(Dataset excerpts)
══════════════════════════════

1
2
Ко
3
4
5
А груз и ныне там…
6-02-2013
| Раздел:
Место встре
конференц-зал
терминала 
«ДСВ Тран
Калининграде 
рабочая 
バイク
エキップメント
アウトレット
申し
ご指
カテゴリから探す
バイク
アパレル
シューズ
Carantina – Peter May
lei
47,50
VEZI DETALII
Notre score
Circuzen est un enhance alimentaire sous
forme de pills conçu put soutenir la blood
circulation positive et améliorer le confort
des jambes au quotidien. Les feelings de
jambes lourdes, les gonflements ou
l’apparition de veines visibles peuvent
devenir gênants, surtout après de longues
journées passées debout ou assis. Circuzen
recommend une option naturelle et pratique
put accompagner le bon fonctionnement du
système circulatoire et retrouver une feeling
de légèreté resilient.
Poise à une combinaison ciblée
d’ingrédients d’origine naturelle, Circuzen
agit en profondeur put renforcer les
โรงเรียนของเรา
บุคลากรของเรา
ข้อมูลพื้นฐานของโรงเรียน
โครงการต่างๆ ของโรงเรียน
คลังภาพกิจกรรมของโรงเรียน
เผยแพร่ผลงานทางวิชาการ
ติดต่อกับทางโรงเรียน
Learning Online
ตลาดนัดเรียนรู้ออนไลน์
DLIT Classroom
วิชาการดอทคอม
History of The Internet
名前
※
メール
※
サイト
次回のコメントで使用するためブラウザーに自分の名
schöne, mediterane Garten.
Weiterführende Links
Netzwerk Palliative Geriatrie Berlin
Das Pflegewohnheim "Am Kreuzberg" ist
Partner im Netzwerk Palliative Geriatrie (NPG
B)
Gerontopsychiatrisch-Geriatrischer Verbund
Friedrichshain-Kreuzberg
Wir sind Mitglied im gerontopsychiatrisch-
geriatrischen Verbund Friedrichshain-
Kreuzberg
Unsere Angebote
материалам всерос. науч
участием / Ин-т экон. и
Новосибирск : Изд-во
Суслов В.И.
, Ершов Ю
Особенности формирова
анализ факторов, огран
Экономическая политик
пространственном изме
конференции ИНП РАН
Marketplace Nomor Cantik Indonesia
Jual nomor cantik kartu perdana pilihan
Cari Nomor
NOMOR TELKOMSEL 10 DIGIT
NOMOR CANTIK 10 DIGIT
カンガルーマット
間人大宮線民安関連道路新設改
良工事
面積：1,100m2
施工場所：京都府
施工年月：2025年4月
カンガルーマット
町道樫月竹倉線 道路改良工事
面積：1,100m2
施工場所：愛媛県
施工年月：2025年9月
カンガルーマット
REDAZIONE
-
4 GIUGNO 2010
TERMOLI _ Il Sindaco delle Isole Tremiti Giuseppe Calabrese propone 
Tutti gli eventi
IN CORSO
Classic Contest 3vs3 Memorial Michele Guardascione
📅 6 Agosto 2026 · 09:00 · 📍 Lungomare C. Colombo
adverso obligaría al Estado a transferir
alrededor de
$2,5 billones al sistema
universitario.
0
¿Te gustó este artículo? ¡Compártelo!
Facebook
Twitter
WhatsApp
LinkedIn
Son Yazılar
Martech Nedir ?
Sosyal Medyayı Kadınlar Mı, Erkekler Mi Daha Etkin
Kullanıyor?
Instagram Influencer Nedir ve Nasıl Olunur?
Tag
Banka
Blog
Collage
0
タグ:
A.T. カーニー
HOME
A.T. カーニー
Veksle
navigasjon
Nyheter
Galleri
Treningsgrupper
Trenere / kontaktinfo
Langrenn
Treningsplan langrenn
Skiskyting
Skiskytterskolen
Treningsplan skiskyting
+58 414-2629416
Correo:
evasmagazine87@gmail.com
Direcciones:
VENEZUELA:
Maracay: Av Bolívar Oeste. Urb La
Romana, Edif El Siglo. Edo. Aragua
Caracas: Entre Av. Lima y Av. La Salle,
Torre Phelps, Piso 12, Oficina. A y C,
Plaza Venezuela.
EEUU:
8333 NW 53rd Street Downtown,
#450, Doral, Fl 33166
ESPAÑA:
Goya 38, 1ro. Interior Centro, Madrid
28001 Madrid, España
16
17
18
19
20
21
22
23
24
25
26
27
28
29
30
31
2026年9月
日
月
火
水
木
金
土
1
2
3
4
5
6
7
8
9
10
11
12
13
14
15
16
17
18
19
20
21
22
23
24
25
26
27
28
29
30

══════════════════════════════

__The problem__. Nothing may be dropped or altered. Copy every line above.

__Answer__.
1
2
Ко
3
4
5
А груз и ныне там…
6-02-2013
| Раздел:
Место встре
конференц-зал
терминала 
«ДСВ Тран
Калининграде 
рабочая 
バイク
エキップメント
アウトレット
申し
ご指
カテゴリから探す
バイク
アパレル
シューズ
Carantina – Peter May
lei
47,50
VEZI DETALII
Notre score
Circuzen est un enhance alimentaire sous
forme de pills conçu put soutenir la blood
circulation positive et améliorer le confort
des jambes au quotidien. Les feelings de
jambes lourdes, les gonflements ou
l’apparition de veines visibles peuvent
devenir gênants, surtout après de longues
journées passées debout ou assis. Circuzen
recommend une option naturelle et pratique
put accompagner le bon fonctionnement du
système circulatoire et retrouver une feeling
de légèreté resilient.
Poise à une combinaison ciblée
d’ingrédients d’origine naturelle, Circuzen
agit en profondeur put renforcer les
โรงเรียนของเรา
บุคลากรของเรา
ข้อมูลพื้นฐานของโรงเรียน
โครงการต่างๆ ของโรงเรียน
คลังภาพกิจกรรมของโรงเรียน
เผยแพร่ผลงานทางวิชาการ
ติดต่อกับทางโรงเรียน
Learning Online
ตลาดนัดเรียนรู้ออนไลน์
DLIT Classroom
วิชาการดอทคอม
History of The Internet
名前
※
メール
※
サイト
次回のコメントで使用するためブラウザーに自分の名
schöne, mediterane Garten.
Weiterführende Links
Netzwerk Palliative Geriatrie Berlin
Das Pflegewohnheim "Am Kreuzberg" ist
Partner im Netzwerk Palliative Geriatrie (NPG
B)
Gerontopsychiatrisch-Geriatrischer Verbund
Friedrichshain-Kreuzberg
Wir sind Mitglied im gerontopsychiatrisch-
geriatrischen Verbund Friedrichshain-
Kreuzberg
Unsere Angebote
материалам всерос. науч
участием / Ин-т экон. и
Новосибирск : Изд-во
Суслов В.И.
, Ершов Ю
Особенности формирова
анализ факторов, огран
Экономическая политик
пространственном изме
конференции ИНП РАН
Marketplace Nomor Cantik Indonesia
Jual nomor cantik kartu perdana pilihan
Cari Nomor
NOMOR TELKOMSEL 10 DIGIT
NOMOR CANTIK 10 DIGIT
カンガルーマット
間人大宮線民安関連道路新設改
良工事
面積：1,100m2
施工場所：京都府
施工年月：2025年4月
カンガルーマット
町道樫月竹倉線 道路改良工事
面積：1,100m2
施工場所：愛媛県
施工年月：2025年9月
カンガルーマット
REDAZIONE
-
4 GIUGNO 2010
TERMOLI _ Il Sindaco delle Isole Tremiti Giuseppe Calabrese propone 
Tutti gli eventi
IN CORSO
Classic Contest 3vs3 Memorial Michele Guardascione
📅 6 Agosto 2026 · 09:00 · 📍 Lungomare C. Colombo
adverso obligaría al Estado a transferir
alrededor de
$2,5 billones al sistema
universitario.
0
¿Te gustó este artículo? ¡Compártelo!
Facebook
Twitter
WhatsApp
LinkedIn
Son Yazılar
Martech Nedir ?
Sosyal Medyayı Kadınlar Mı, Erkekler Mi Daha Etkin
Kullanıyor?
Instagram Influencer Nedir ve Nasıl Olunur?
Tag
Banka
Blog
Collage
0
タグ:
A.T. カーニー
HOME
A.T. カーニー
Veksle
navigasjon
Nyheter
Galleri
Treningsgrupper
Trenere / kontaktinfo
Langrenn
Treningsplan langrenn
Skiskyting
Skiskytterskolen
Treningsplan skiskyting
+58 414-2629416
Correo:
evasmagazine87@gmail.com
Direcciones:
VENEZUELA:
Maracay: Av Bolívar Oeste. Urb La
Romana, Edif El Siglo. Edo. Aragua
Caracas: Entre Av. Lima y Av. La Salle,
Torre Phelps, Piso 12, Oficina. A y C,
Plaza Venezuela.
EEUU:
8333 NW 53rd Street Downtown,
#450, Doral, Fl 33166
ESPAÑA:
Goya 38, 1ro. Interior Centro, Madrid
28001 Madrid, España
16
17
18
19
20
21
22
23
24
25
26
27
28
29
30
31
2026年9月
日
月
火
水
木
金
土
1
2
3
4
5
6
7
8
9
10
11
12
13
14
15
16
17
18
19
20
21
22
23
24
25
26
27
28
29
30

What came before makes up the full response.